Die Kulturszene hat es dieser Tage nicht leicht. Wegen des Sparhaushalts müssen fast alle Institutionen Formate und Programme verkleinern. Damit nicht genug. Kunst und Kultur geraten rasch unter Druck, nicht nur in Berlin und Göttingen. Ein vom Württembergischen Kunstverein geplantes Symposium zur Kunstfreiheit wurde in einem offenen Brief mit dem Vorwurf des Antisemitismus belegt, worauf exakt das passierte, worüber bei der Veranstaltung diskutiert werden sollte: Die Stadt strich zugesagte Fördergelder – mit fadenscheiniger fachlicher Begründung, die schlecht bis gar nicht bemänteln konnte, dass sie vor der Deutsch-Israelischen Gesellschaft eingeknickt war.
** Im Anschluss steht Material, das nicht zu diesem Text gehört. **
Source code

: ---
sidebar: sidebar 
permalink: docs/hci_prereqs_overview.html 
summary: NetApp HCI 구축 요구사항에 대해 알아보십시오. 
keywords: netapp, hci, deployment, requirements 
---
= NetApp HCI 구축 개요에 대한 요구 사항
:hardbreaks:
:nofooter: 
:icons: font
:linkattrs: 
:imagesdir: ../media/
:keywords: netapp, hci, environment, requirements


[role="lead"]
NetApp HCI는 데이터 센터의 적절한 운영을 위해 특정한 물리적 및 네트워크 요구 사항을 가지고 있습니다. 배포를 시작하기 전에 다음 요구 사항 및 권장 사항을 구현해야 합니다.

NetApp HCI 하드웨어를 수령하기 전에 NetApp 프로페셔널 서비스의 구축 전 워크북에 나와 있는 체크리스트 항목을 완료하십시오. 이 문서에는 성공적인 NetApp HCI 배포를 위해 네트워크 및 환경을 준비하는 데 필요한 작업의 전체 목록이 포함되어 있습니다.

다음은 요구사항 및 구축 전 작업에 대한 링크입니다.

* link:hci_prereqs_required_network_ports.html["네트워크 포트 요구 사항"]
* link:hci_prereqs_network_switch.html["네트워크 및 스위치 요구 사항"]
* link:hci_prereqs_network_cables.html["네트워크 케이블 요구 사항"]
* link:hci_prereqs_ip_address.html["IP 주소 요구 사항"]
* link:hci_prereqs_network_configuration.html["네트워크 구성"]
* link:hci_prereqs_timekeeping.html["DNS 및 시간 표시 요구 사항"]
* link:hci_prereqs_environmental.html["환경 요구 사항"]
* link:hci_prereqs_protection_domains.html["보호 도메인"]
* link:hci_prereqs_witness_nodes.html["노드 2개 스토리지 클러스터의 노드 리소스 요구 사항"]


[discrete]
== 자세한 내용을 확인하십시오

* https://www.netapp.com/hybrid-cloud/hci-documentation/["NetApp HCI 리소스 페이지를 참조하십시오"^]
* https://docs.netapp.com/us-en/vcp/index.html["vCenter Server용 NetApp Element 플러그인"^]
Ein jämmerliches Versagen, das wir entschieden kritisieren. Die
deutsche Staatsräson in Bezug auf Israel rechtfertigt nicht die unkritische Adaption polarisierender Positionen wie die der DIG, die unter anderem fordert, dass sich Deutschland im Irankrieg, der sich immer mehr als Irrsinn von Geisteskranken entpuppt, ungeachtet der Tatsache des amerikanischen Völkerrechtsbruchs einseitig parteiisch auf die Seite der USA und Israels stellen muss. Kritische Fragen und offene Debatten müssen erlaubt sein, auch und gerade, wenn sie von Zeitgenossen kommen, die weder die deutsche Kollektivschuld am Holocaust und deren Unverjährbarkeit bestreiten, noch das Existenzrecht des Staates Israel und seinen Anspruch auf Sicherheit.
Ein Lichtblick: Das Symposium konnte dennoch stattfinden – aufgrund zahlreicher Spender*innen. Dank an sie und an Direktorin und Direktor des Kunstvereins für ihr mutiges Aufgreifen eines Themas, bei dem in der öffentlichen Debatte eine Lücke klafft.